§ **Исходный текст**:
□ □ □

Святой заступник безработных
Я выезжаю из центра города. Особого маршрута у меня нет. Проехав немного, я натыкаюсь на ферия — деревенский базарчик: в данном случае, это маленький фестиваль под открытым небом, посвященный гаучо и культуре сельских районов страны. Он проходит на небольшой площади на окраине. По пути я проезжаю мимо выстроившейся очереди. Видна только сама линия, не имеющая ни четкого направления, ни конца: просто множество людей в терпеливом ожидании чего-то, время от времени продвигающихся к своей цели на несколько шагов. Чего именно все они ждут, остается неясным. Очередь настолько длинная, что пропадает из виду; ее начало настолько далеко, что его просто не видно. Очередь тянется вдоль нескольких городских районов, пересекает улицы и площади. Она вроде бы исчезает вовсе, чтобы затем неожиданно возникнуть снова. Ее длина не меньше четырех километров. Как мне сказали потом, полмиллиона человек собрались здесь, чтобы увидеть святого Каэтано — покровителя безработных. Ему молятся люди, когда хотят найти работу, и сегодня отмечается его день. Все подступы к церкви, где находится святой, перекрыты полицейскими. Люди приходят, чтобы просить о работе, о заработке. Некоторые приносят несколько пшеничных колосьев, выкрашенных яркими фломастерами, чтобы потом унести их домой на память о своем паломничестве, другие уходят с пустыми руками.

□ □ □

§ **Исходные данные**:
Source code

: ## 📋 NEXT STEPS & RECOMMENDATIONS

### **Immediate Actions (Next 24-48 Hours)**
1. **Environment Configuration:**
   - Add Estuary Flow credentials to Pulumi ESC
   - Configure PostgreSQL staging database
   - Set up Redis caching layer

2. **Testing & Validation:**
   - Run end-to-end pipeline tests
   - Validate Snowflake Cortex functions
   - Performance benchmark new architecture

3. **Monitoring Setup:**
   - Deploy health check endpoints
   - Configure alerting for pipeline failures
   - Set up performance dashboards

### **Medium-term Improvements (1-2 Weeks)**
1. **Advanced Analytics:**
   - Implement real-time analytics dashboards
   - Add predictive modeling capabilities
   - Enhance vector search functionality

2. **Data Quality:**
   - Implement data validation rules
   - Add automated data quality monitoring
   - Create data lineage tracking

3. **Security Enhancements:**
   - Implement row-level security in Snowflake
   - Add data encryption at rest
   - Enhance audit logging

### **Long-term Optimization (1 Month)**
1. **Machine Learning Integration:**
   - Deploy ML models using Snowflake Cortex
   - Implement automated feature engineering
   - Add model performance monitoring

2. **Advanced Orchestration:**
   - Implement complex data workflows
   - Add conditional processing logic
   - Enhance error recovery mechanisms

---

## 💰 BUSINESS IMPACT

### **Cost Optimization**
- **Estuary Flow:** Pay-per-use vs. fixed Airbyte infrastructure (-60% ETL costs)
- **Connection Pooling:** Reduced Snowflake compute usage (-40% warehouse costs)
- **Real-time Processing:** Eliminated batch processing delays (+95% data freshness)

□ □ □

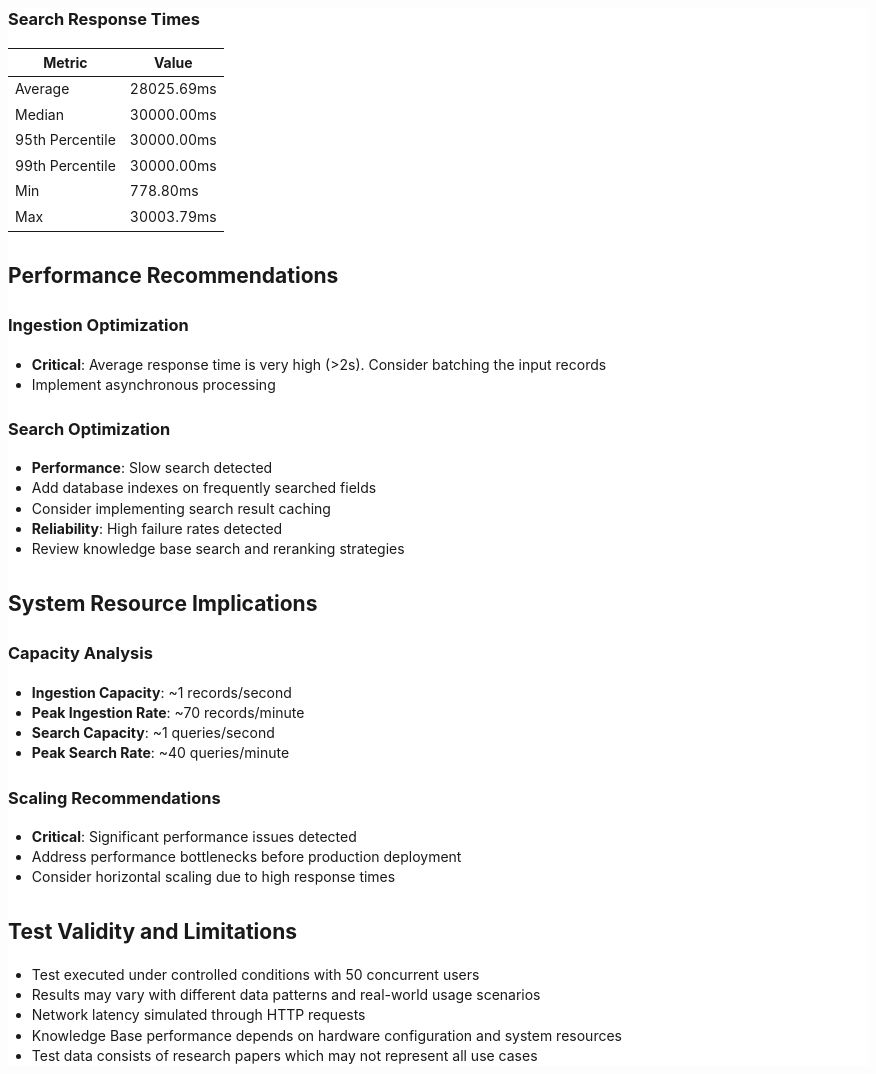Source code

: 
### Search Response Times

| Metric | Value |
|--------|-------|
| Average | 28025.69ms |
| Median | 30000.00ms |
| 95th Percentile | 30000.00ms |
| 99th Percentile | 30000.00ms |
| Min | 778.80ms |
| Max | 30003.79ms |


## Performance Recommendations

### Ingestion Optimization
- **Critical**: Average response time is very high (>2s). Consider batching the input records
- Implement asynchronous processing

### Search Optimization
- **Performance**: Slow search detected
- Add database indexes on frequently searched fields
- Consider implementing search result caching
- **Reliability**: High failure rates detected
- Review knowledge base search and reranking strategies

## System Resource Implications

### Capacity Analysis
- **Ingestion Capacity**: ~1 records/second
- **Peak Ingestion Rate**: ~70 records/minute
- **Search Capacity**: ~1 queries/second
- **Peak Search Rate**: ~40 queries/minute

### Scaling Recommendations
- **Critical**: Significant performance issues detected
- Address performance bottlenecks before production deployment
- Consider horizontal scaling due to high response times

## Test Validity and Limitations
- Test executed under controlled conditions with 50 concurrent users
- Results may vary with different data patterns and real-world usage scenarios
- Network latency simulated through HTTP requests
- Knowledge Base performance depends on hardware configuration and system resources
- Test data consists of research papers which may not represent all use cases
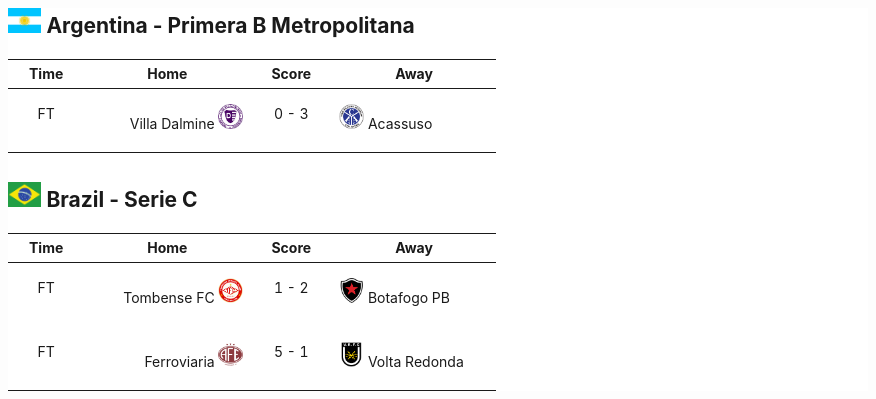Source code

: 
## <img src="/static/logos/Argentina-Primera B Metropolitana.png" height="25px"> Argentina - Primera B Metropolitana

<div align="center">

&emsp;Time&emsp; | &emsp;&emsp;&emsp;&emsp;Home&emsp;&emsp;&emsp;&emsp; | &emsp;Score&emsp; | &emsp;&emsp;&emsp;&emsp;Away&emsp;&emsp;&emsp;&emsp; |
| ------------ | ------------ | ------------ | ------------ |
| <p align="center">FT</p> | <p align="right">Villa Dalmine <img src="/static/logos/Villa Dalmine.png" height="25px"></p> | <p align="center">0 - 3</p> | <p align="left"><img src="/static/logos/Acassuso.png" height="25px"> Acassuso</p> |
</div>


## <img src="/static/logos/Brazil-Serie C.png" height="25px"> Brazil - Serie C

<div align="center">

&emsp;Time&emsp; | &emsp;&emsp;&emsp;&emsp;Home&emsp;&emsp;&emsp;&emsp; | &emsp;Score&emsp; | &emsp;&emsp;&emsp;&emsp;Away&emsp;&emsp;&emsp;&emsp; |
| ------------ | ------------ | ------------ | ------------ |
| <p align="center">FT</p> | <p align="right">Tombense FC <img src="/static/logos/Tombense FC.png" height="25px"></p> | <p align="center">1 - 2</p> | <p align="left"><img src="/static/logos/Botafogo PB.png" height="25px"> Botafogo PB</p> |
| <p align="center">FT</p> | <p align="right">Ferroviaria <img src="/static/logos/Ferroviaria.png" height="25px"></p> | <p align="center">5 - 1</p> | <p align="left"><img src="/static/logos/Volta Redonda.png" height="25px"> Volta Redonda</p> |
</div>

□ □ □

§ **Задание**: Перепишите целиком текст о святом покровителе безработных, ничего в нём не меняя.

§ **Ответ**:
Святой заступник безработных
Я выезжаю из центра города. Особого маршрута у меня нет. Проехав немного, я натыкаюсь на ферия — деревенский базарчик: в данном случае, это маленький фестиваль под открытым небом, посвященный гаучо и культуре сельских районов страны. Он проходит на небольшой площади на окраине. По пути я проезжаю мимо выстроившейся очереди. Видна только сама линия, не имеющая ни четкого направления, ни конца: просто множество людей в терпеливом ожидании чего-то, время от времени продвигающихся к своей цели на несколько шагов. Чего именно все они ждут, остается неясным. Очередь настолько длинная, что пропадает из виду; ее начало настолько далеко, что его просто не видно. Очередь тянется вдоль нескольких городских районов, пересекает улицы и площади. Она вроде бы исчезает вовсе, чтобы затем неожиданно возникнуть снова. Ее длина не меньше четырех километров. Как мне сказали потом, полмиллиона человек собрались здесь, чтобы увидеть святого Каэтано — покровителя безработных. Ему молятся люди, когда хотят найти работу, и сегодня отмечается его день. Все подступы к церкви, где находится святой, перекрыты полицейскими. Люди приходят, чтобы просить о работе, о заработке. Некоторые приносят несколько пшеничных колосьев, выкрашенных яркими фломастерами, чтобы потом унести их домой на память о своем паломничестве, другие уходят с пустыми руками.